Segment Start: Supplied data
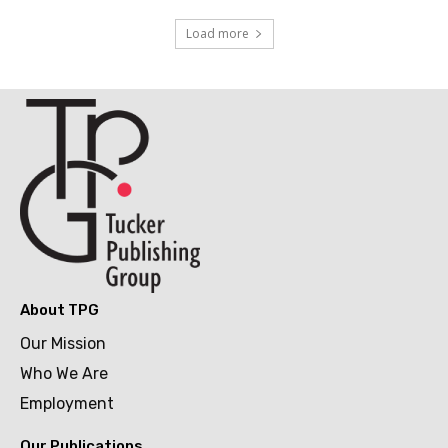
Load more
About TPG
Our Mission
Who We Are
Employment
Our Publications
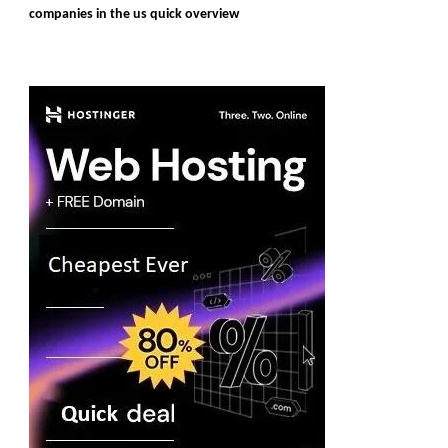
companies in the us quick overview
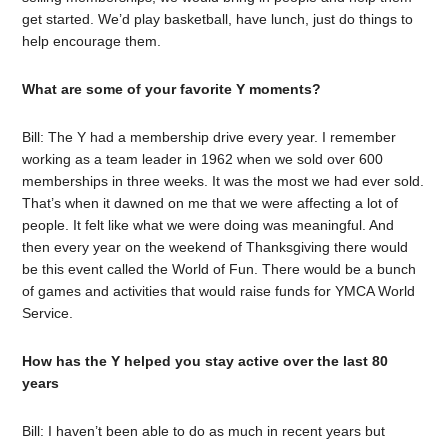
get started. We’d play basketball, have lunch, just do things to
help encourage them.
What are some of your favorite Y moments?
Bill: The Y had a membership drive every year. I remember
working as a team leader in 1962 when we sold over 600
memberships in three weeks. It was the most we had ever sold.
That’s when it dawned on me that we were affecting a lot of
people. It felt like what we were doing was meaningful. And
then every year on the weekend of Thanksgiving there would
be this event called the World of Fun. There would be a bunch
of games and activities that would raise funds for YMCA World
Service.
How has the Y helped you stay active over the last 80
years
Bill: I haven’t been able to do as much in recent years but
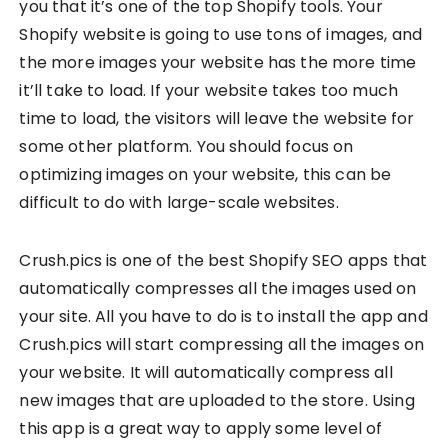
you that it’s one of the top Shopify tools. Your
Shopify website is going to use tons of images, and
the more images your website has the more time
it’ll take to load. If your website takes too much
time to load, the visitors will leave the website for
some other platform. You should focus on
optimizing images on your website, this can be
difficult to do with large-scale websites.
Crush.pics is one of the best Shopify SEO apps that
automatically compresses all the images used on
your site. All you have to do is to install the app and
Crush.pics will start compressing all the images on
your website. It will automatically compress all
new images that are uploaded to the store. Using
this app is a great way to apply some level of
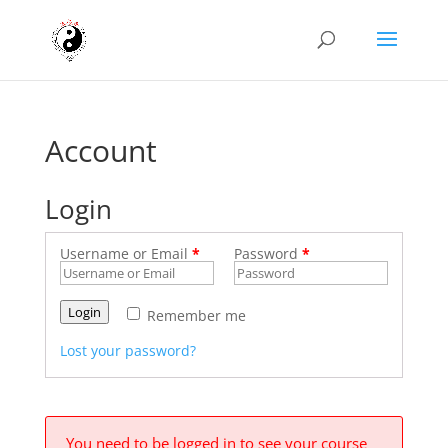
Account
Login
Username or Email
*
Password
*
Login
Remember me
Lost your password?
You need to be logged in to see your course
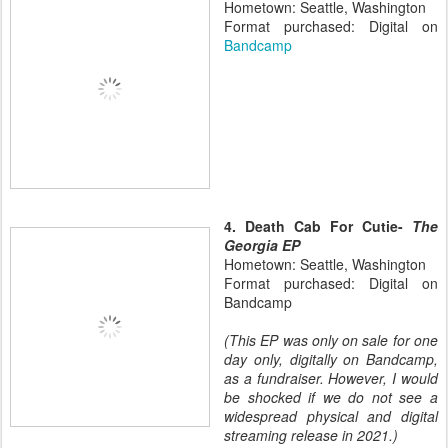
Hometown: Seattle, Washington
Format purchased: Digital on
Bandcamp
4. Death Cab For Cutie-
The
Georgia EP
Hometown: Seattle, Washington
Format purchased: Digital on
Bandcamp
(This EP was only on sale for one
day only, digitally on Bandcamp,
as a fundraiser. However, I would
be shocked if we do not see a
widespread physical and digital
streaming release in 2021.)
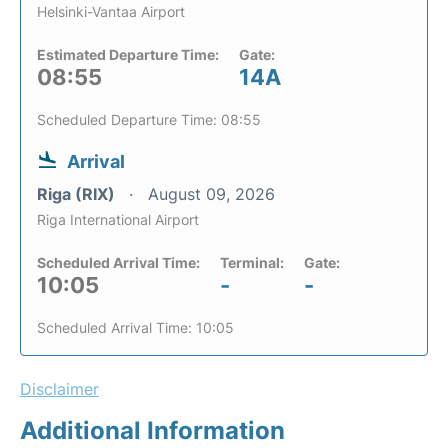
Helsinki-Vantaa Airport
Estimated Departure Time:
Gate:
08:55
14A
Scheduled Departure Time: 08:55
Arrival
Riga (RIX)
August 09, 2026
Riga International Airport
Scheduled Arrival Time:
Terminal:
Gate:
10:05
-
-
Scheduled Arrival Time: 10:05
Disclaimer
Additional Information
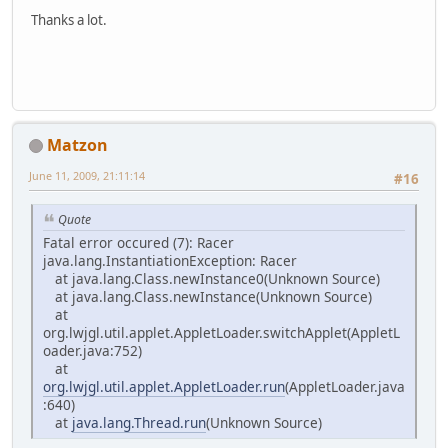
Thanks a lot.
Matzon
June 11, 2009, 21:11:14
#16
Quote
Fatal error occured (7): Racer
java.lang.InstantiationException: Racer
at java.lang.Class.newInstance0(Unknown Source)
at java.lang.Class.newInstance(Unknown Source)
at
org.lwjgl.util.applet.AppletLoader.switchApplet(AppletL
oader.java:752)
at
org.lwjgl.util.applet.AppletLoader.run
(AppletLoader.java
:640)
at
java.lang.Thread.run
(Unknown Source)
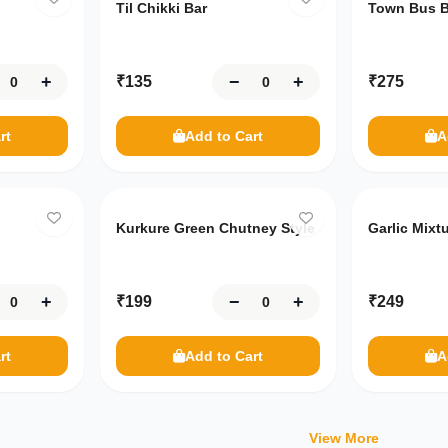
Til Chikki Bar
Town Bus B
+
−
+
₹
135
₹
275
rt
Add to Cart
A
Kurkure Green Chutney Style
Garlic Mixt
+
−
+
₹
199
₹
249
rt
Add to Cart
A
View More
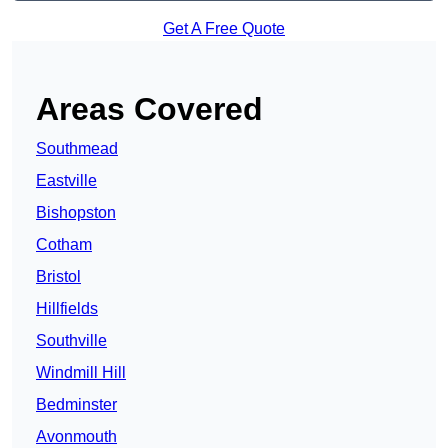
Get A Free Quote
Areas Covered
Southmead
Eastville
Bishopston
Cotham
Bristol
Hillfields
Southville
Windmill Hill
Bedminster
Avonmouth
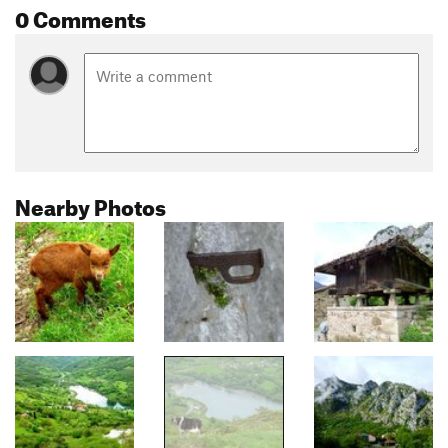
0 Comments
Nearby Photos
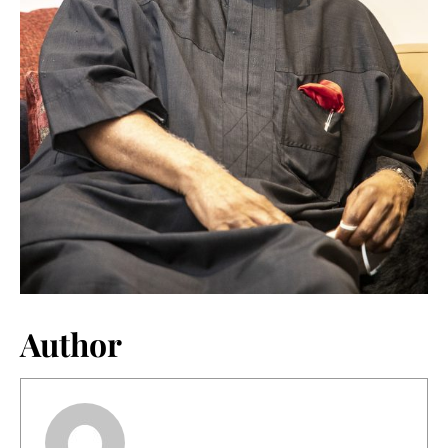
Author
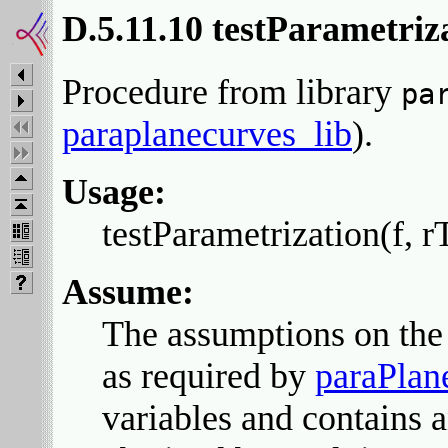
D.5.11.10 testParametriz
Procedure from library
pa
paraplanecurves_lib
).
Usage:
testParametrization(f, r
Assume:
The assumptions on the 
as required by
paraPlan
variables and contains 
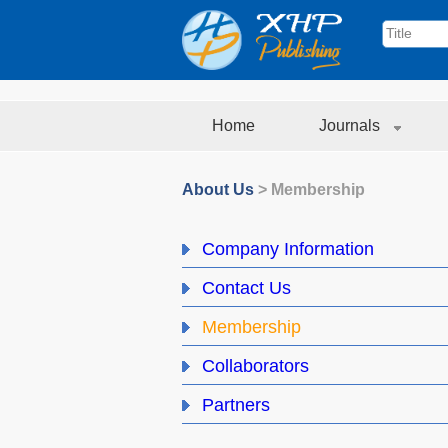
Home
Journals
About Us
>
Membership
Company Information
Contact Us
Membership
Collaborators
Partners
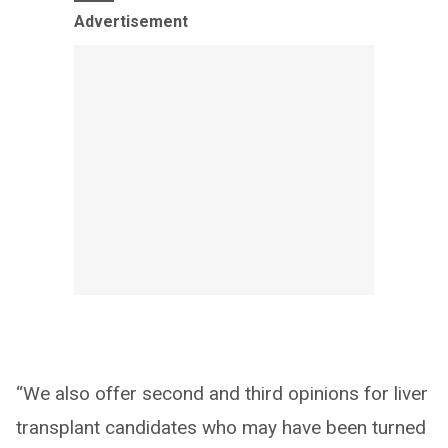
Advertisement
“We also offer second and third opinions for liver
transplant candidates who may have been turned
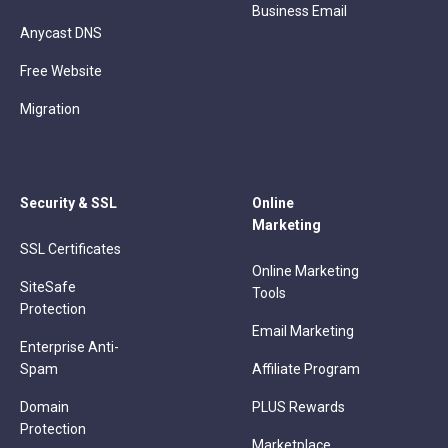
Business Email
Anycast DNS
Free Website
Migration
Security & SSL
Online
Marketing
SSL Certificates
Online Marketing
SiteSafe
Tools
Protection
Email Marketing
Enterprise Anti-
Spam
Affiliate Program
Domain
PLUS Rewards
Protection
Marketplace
Segment End: Supplied data
▸ Task brief
Output an exact copy of the lines from the one holding "Free Website" to the last line of the data, inclusive, and nothing beyond that range.

▸ Solution
Free Website
Migration
Security & SSL
Online
Marketing
SSL Certificates
Online Marketing
SiteSafe
Tools
Protection
Email Marketing
Enterprise Anti-
Spam
Affiliate Program
Domain
PLUS Rewards
Protection
Marketplace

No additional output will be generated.